## EXERCISE DESCRIPTION:
What you output must match, exactly, the lines from the start of the records to the line containing "IPTV NEDERLAND iS DE #1", both ends kept and pictures excluded.

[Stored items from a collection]
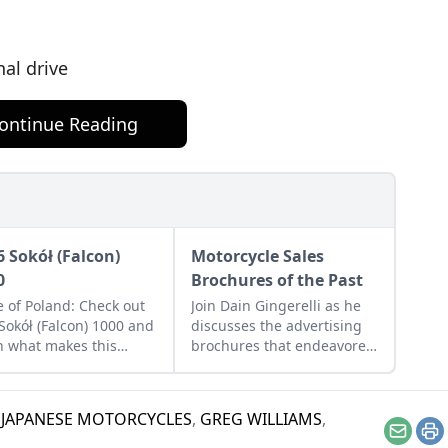
n
nal drive
ontinue Reading
6 Sokół (Falcon)
Motorcycle Sales
0
Brochures of the Past
e of Poland: Check out
Join Dain Gingerelli as he
 Sokół (Falcon) 1000 and
discusses the advertising
n what makes this
brochures that endeavored
sic Eastern European
to sell the motorcycles in
 a Polish treasure.
the 1960s, with a special
focus on Hondas.
 JAPANESE MOTORCYCLES
,
GREG WILLIAMS
,
Email
Pr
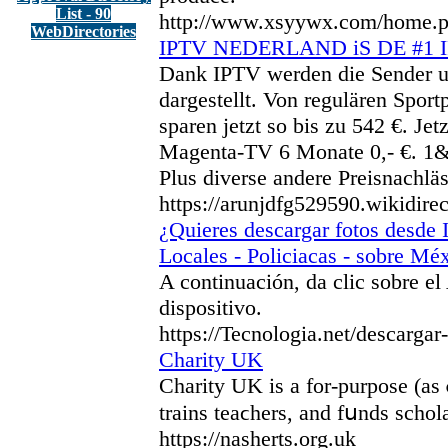
List - 90
http://www.xsyywx.com/home
WebDirectories
IPTV NEDERLAND iS DE #1
Dank IPTV werden die Sender un
dargestellt. Von regulären Sport
sparen jetzt so bis zu 542 €. J
Magenta-TV 6 Monate 0,- €. 1&1 
Plus diverse andere Preisnachlä
https://arunjdfg529590.wikidire
¿Quieres descargar fotos desde 
Locales - Policiacas - sobre Mé
A continuación, da clic sobre el
dispositivo.
https://Tecnologia.net/descarga
Charity UK
Сharity UK is a for-purpose (as 
trains teaϲhers, and fսnds schol
https://nasherts.org.uk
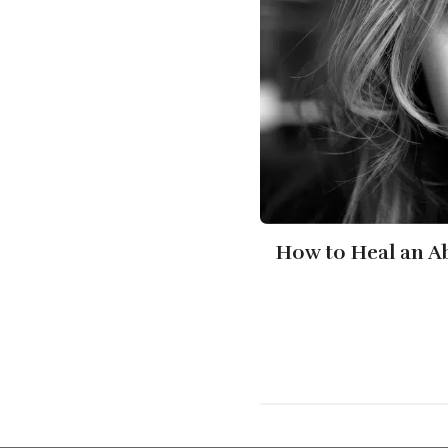
How to Heal an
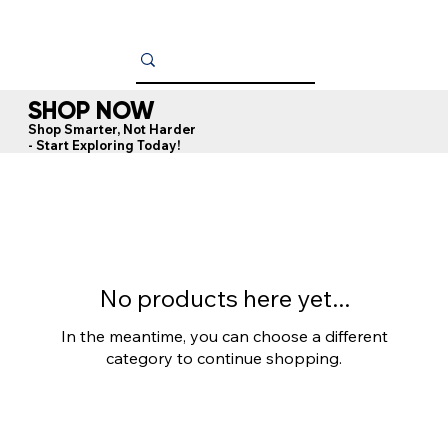
SHOP NOW
Shop Smarter, Not Harder
- Start Exploring Today!
No products here yet...
In the meantime, you can choose a different
category to continue shopping.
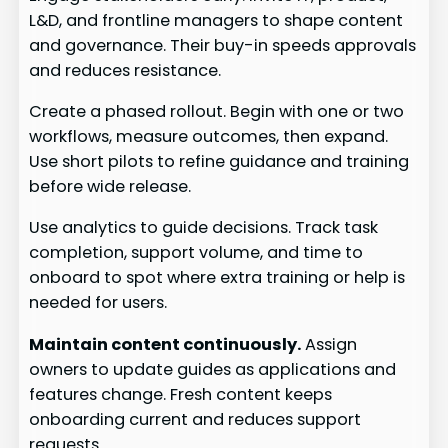
L&D, and frontline managers to shape content
and governance. Their buy-in speeds approvals
and reduces resistance.
Create a phased rollout. Begin with one or two
workflows, measure outcomes, then expand.
Use short pilots to refine guidance and training
before wide release.
Use analytics to guide decisions. Track task
completion, support volume, and time to
onboard to spot where extra training or help is
needed for users.
Maintain content continuously.
Assign
owners to update guides as applications and
features change. Fresh content keeps
onboarding current and reduces support
requests.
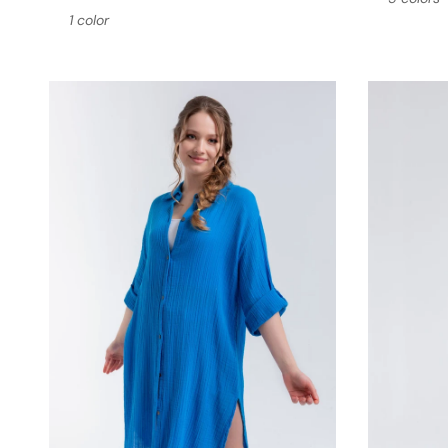
1 color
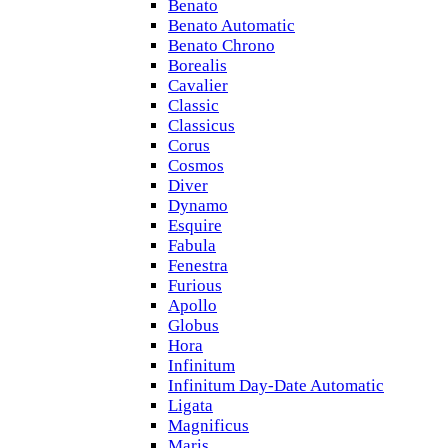
Benato
Benato Automatic
Benato Chrono
Borealis
Cavalier
Classic
Classicus
Corus
Cosmos
Diver
Dynamo
Esquire
Fabula
Fenestra
Furious
Apollo
Globus
Hora
Infinitum
Infinitum Day-Date Automatic
Ligata
Magnificus
Maris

## TASK OUTPUT:
n
nal drive
ontinue Reading
6 Sokół (Falcon)
Motorcycle Sales
0
Brochures of the Past
e of Poland: Check out
Join Dain Gingerelli as he
 Sokół (Falcon) 1000 and
discusses the advertising
n what makes this
brochures that endeavored
sic Eastern European
to sell the motorcycles in
 a Polish treasure.
the 1960s, with a special
focus on Hondas.
 JAPANESE MOTORCYCLES
,
GREG WILLIAMS
,
Email
Pr
List - 90
http://www.xsyywx.com/home
WebDirectories
IPTV NEDERLAND iS DE #1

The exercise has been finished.